President Bush was visiting a primary school. One of the classes was in 
the middle of a discussion related to words and their meanings. 

The teacher asked the president if he would like to lead the 
discussion on the word "tragedy." So the illustrious leader asked the 
class for an example of a "tragedy." 

One little boy stood up and offered, "If my best friend, who lives on a 
farm, is playing in the field and a tractor runs him over and kills him, 
that would be a tragedy." "No," said Bush, "that would be an accident." 

A little girl raised her hand: "If a school bus carrying 50 children 
drove over a cliff, killing everyone inside, that would be a tragedy." 
"I'm afraid not" explained the president. "That's what we would call a 
great loss." 

The room went silent. No other children volunteered. Bush searched the 
room. "Isn't there someone here who can give me an example of tragedy?" 

Finally at the back of the room a small boy raised his hand. In a quiet 
voice he said: "If Air Force One carrying Mr and Mrs Bush was struck by 
a "friendly fire" missile and blown to smithereens, that would be a 
tragedy." 

"Fantastic!" exclaimed Bush. "That's right.
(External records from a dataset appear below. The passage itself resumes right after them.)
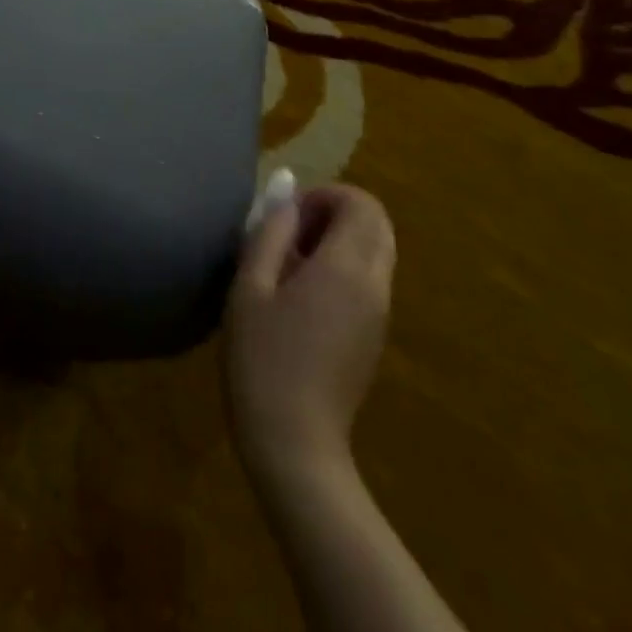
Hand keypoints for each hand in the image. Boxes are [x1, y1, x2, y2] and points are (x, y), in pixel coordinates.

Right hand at [223, 183, 395, 495]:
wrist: (294, 441)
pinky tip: (302, 298)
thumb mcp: (250, 286)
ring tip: (289, 266)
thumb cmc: (261, 357)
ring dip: (339, 241)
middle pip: (376, 224)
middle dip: (335, 214)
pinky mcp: (375, 336)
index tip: (286, 217)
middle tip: (288, 235)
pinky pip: (370, 281)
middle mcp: (375, 285)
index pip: (361, 204)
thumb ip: (271, 231)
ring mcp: (381, 314)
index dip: (324, 196)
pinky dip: (344, 268)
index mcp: (346, 268)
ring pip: (376, 252)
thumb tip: (287, 190)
And can you tell me why that 
would be a tragedy?" "Well," says the boy, "it has to be a tragedy, 
because it certainly wouldn't be a great loss and it probably wouldn't 
be an accident either."


Homer............Rob


----------



## peejay (May 10, 2005)

:lol: :lol: :lol: 

Nice one Rob, you can't beat a good topical joke.

God bless America (and God help the United States of Britain).

pete.


----------



## 88781 (May 9, 2005)

love it :lol: :lol: :lol:


----------



## Motorhomersimpson (May 9, 2005)

Thanks guys,

Amused me thought I'd share it with you.

Homer.........Rob


----------



## 88923 (May 10, 2005)

thanks for that, made me chuckle. :lol: 

I can't believe that they've voted for him  .........are they really stupid.
There was me thinking that Ronald Reagan was as bad as it got...........

Banjo 8)


----------



## 88781 (May 9, 2005)

Rob, you should probably now pack your bags befor the FBI/CIA track you down from your Email address..........

Run.........run now.........

That said, I hear Guantanamo can be nice this time of year  



M&D


----------